Elise O’Connor Warren, 33, homemaker, died July 2 at her residence. There was so much to reconcile. Elise dead, Elise a homemaker. It was shallow – after all, her husband was without a wife, their small children without a mother – but I couldn’t wrap my head around it. Elise O’Connor Warren, homemaker, not world-famous director, best-selling novelist, or genius painter.
Somewhere along the way, she had decided to shed her skin again. Enough with being an artist, she had thought. Enough with modeling and hobnobbing with celebrities in Manhattan. I want to marry this man and live in Virginia and have three kids before I’m 30.

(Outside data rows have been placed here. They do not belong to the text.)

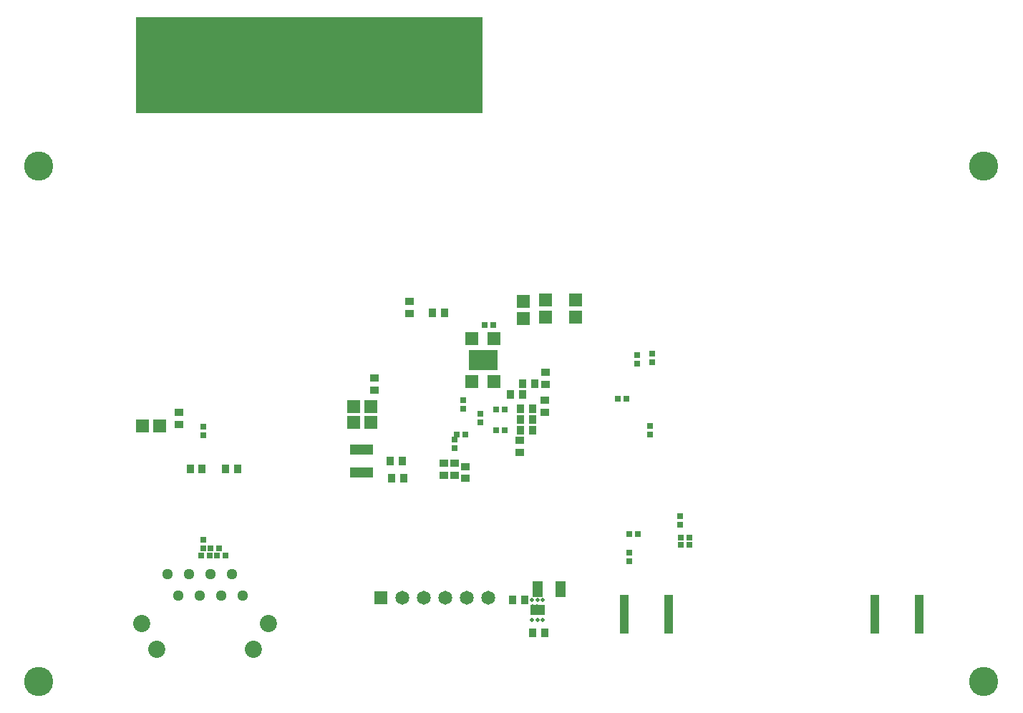
<source format=gbs>
G04*
G04 #@! TF.GenerationSoftware,Altium Limited,Altium Designer,21.5.1 (32)*
G04*
G04 Layer_Color=16711935*
%FSLAX25Y25*%
%MOIN*%
G70*
G04*
G04 #@! TF.SameCoordinates,2FE26025-303F-4DC1-B2D2-7F731E1EADFF*
G04*
G04*
G04 #@! TF.FilePolarity,Negative*
G04*
G01*
G75*
%ADD17R,1.61500X0.44500*%
%ADD33R,0.02559X0.02953*%
%ADD34R,0.03740X0.04134*%
%ADD39R,0.02953X0.02559*%
%ADD40R,0.04134X0.03740*%
%ADD45R,0.06102X0.06496*%
%ADD46R,0.06496X0.06102*%
%ADD81R,0.03937X0.17953*%
%ADD83R,0.30891X0.40591*%
%ADD84R,0.02559X0.40591*%
%ADD86R,0.10827X0.04921*%
%ADD87C,0.06496*%
%ADD88R,0.06496X0.06496*%
%ADD89C,0.07991*%
%ADD90C,0.05091*%
%ADD91C,0.13591*%
%ADD173R,0.01000X0.01500*%
%ADD174R,0.06102X0.06102*%
%ADD175R,0.13583X0.09252*%
%ADD176O,0.01772X0.01968*%
%ADD177R,0.06890X0.04528*%
%ADD178R,0.04921X0.07284*%
D17*
X182816Y343500D02*
D03*
D33*
X133500Y174969D02*
D03*
Y171031D02*
D03*
X262316Y177032D02*
D03*
Y180968D02*
D03*
X250315Y168968D02*
D03*
Y165032D02*
D03*
X254315Y183531D02*
D03*
Y187469D02*
D03*
X133316Y122468D02*
D03*
Y118532D02*
D03*
X335315Y204532D02*
D03*
Y208469D02*
D03*
X342316Y205031D02*
D03*
Y208968D02*
D03*
X341316Y171531D02*
D03*
Y175469D02*
D03*
X331816Y112531D02*
D03*
Y116469D02*
D03*
X355315Y133468D02*
D03*
Y129532D02*
D03*
D34*
X149256Y155500D02*
D03*
X143744D02*
D03*
X127244Y155500D02*
D03*
X132756D02*
D03*
X226571Y151000D02*
D03*
X221060D02*
D03*
X226071Y159000D02*
D03*
X220560D02*
D03*
X281060Y173500D02*
D03*
X286571D02*
D03*
X281060Y183500D02*
D03*
X286571D02*
D03*
X281060Y178500D02*
D03*
X286571D02*
D03*
X276560Y190000D02*
D03*
X282071D02*
D03*
X282060Y195000D02*
D03*
X287571D02*
D03*
X245571Y228000D02*
D03*
X240060D02*
D03*
X286744Y79000D02*
D03*
X292256D02*
D03*
X283071Y94500D02*
D03*
X277560D02*
D03*
D39*
X264531Y222500D02*
D03*
X268468D02*
D03*
X143816Y115000D02*
D03*
X139878D02*
D03*
X132347Y115000D02*
D03*
X136284D02*
D03*
X269847Y183000D02*
D03*
X273784D02*
D03*
X251347Y171500D02*
D03*
X255284D02*
D03*
X269847Y173500D02*
D03*
X273784D02*
D03*
X140784Y118500D02*
D03*
X136847D02*
D03*
X330284Y188000D02*
D03*
X326347D02*
D03*
X359816Y120000D02*
D03*
X355878D02*
D03*
X359784Y123500D02*
D03*
X355847D02*
D03*
X331847Y125000D02*
D03*
X335784D02*
D03*
D40*
X122000Y176244D02*
D03*
Y181756D02*
D03*
X292815Y200256D02*
D03*
Y194744D02*
D03*
X280816Y168756D02*
D03*
Y163244D02*
D03*
X292316Y187256D02*
D03*
Y181744D02*
D03*
X255315Y156575D02*
D03*
Y151063D02*
D03*
X245316Y158075D02*
D03*
Y152563D02*
D03*
X213000Y197756D02*
D03*
Y192244D02*
D03*
X250315Y158075D02*
D03*
Y152563D02*
D03*
X229315Y227744D02*
D03*
Y233256D02*
D03*
D45*
X112937Y175500D02*
D03*
X105063D02*
D03*
X211252Y177000D02*
D03*
X203379D02*
D03*
X211252Y184500D02*
D03*
X203379D02*
D03*
D46*
X306816Y226063D02*
D03*
Y233937D02*
D03*
X282315Y225563D02*
D03*
Y233437D02*
D03*
X292815Y226063D02*
D03*
Y233937D02*
D03*
D81*
X446185Y87677D02*
D03*
X466815D02*
D03*
X329501D02*
D03*
X350131D02*
D03*
D83*
X168716Y341775D02*
D03*
X121415D02*
D03*
D84*
X259615D02*
D03*
X256466D02*
D03*
X253315D02*
D03*
X250166D02*
D03*
X247016D02*
D03*
X243865D02*
D03*
X240716D02*
D03*
X237565D02*
D03*
X231265D02*
D03*
X234416D02*
D03*
X228116D02*
D03*
X224966D02*
D03*
X221815D02*
D03*
X218666D02*
D03*
X215515D02*
D03*
X212366D02*
D03*
X209215D02*
D03*
X202916D02*
D03*
X199766D02*
D03*
X206066D02*
D03*
D86*
X207000Y153685D02*
D03*
Y164315D02*
D03*
D87*
X266000Y95500D02*
D03*
X256000D02*
D03*
X246000D02*
D03*
X236000D02*
D03*
X226000D02*
D03*
D88*
X216000D02*
D03*
D89*
X163815Y83500D02*
D03*
X104815D02*
D03*
X156816Y71500D02*
D03*
X111816D02*
D03*
D90*
X146816Y106500D02*
D03*
X151815Y96500D02*
D03*
X141815D02*
D03*
X136816Y106500D02*
D03*
X131816Y96500D02*
D03*
X126815Y106500D02*
D03*
X121816Y96500D02*
D03*
X116815Y106500D02*
D03*
D91*
X496866Y296450D02*
D03*
Y56450D02*
D03*
X56866D02*
D03*
Y296450D02*
D03*
D173*
X288815Y89250D02*
D03*
X286816D02*
D03*
X288815Y91750D02*
D03*
X286816D02*
D03*
D174*
X268700Y216000D02*
D03*
X258500D02*
D03*
Y196000D02*
D03*
X268700D02*
D03*
D175*
X263600Y206000D02*
D03*
D176*
X286441Y94500D02*
D03*
X289000D02*
D03*
X291559D02*
D03*
Y85248D02*
D03*
X289000D02*
D03*
X286441D02*
D03*
D177*
X289000Y89874D02*
D03*
D178*
X299630Y99500D02*
D03*
X289001D02*
D03*
M02*

</source>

I was 34 then and nowhere near having even one kid. I didn’t know if I’d ever have any. Was I that different from who I was back then? I was still shy and still wanted to be a writer. I was less awkward and more confident. I was proud of my Chinese self. The shedding and growing of my new skin took much longer than it did for Elise.
Almost twenty-five years have passed since we were friends. I don’t know if I’d recognize any of them, or if they even remember me. I don’t know if I have a right to grieve for Elise. But when I saw Elise O’Connor Warren, 33, died, it was as though I did know her, had never stopped knowing her, and we were who were back then again, laughing and running wild.